In September, Chapel Hill-based author Elizabeth Emerson published a book focusing on the friendship between Helen Keller and Emerson's great-great-grandfather, Joseph Edgar Chamberlin.
The book, titled “Letters from Red Farm: The Untold Story of the Friendship between Helen Keller and journalist Joseph Edgar Chamberlin," was in the making for about a decade.
Emerson said she began working on the book during a snowstorm in 2012.
“I'd always kind of known about Helen's friendship with my great-great-grandfather since I was a little girl, but it was only really in the last, I would say 20 years, that I started to really think about it and wonder about it,” she said.

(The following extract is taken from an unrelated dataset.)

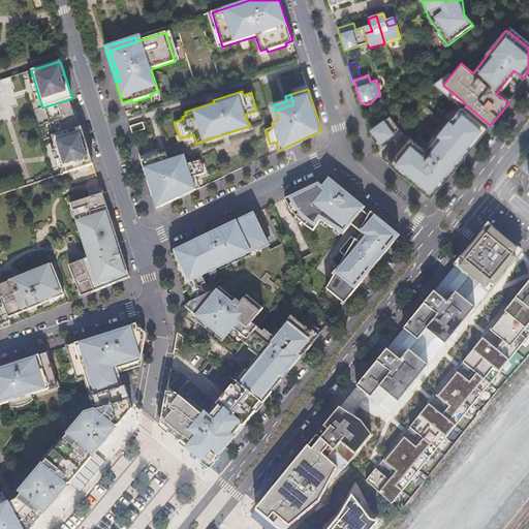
[(72,98),(69,99),(72,111),(66,113),(67,116),(68,119),(74,117),(79,128),(82,127),(72,98)]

Emerson’s interest in their relationship was piqued when her father gave her copies of letters Keller wrote to Chamberlin.
“(Keller) was a wonderful writer and frequent letter writer,” Emerson said. “It was a story that I didn’t really know, my family didn’t know until I started investigating our various archives and finding all of these letters. It really weaves Helen’s life together with my family’s.”
When Emerson started her research, she said the letters were archived at the American Foundation for the Blind in New York. She traveled to the city in order to get access to the letters.
But the letters were eventually moved to archives in Kentucky and are now also accessible online. With this change, Emerson said she was able to transition to working from home.
Emerson said that from the letters, it was apparent that Chamberlin and Keller had been close for many years. She realized their close connection after reading a letter from Keller about Chamberlin's death in 1935.